I agree Ankur, you should first determine the effect of drug on lowest possible concentration. Albeit its effect completely depends upon the type of cells you are using. I have used the fresh aliquots of the drug on fibroblast cells and treated for 48 hours and started the conc. with 0.25 micro molar and upto 2 micro molar and it showed variable effects and good study to trace the effect dose dependently.

Hi Sundararajan, Thanks a lot for your response I wanted to know whether adding TSA for 72hrs with AZA is OK or adding at the very end for the last 18hrs is the best way to use HDACi

We pretreat cells with the HDAC inhibitor TSA for 18 hr because its action is rapid. On the other hand, Aza is slow acting and depends on the replication of cells. So, it needs longer exposure to work. Therefore, pretreatment with TSA followed by Aza will be desirable at least in our system. You may want to try both ways and see if either one is better.

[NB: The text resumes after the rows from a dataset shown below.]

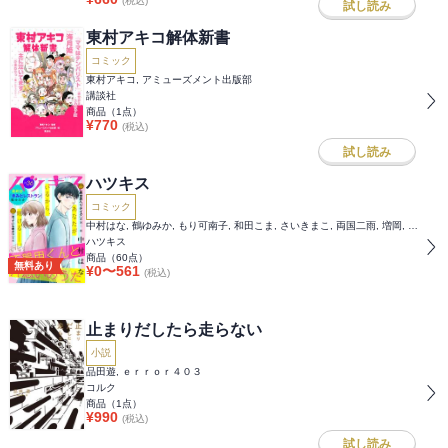
(税込)
試し読み
東村アキコ解体新書
コミック
東村アキコ, アミューズメント出版部
講談社
商品（
1
点）
¥
770
(税込)
試し読み
ハツキス
コミック
中村はな, 鶴ゆみか, もり可南子, 和田こま, さいきまこ, 両国二雨, 増岡, さわの将
ハツキス
商品（
60
点）
無料あり
¥
0
〜
561
(税込)
止まりだしたら走らない
小説
品田遊, ｅｒｒｏｒ４０３
コルク
商品（
1
点）
¥
990
(税込)
試し読み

As said before, AZA is quite unstable and therefore not very reliable. We have therefore changed to zebularine which gives consistent results. However, there are now publications indicating that AZA and Zebularine may not lead to the same resluts at selected publications.

I think your are using very high concentrations of 5 Aza

I use melanoma cells and effects are observed from low concentrations such as

0.05 to 5 uM.

Can anyone brief me on how the doses are standardized for Azadc treatment and which parameter is considered as a visual marker for the treatment being functional inside the cells?

Do you consider reduced cell viability as a marker for Azadc treatment being functional?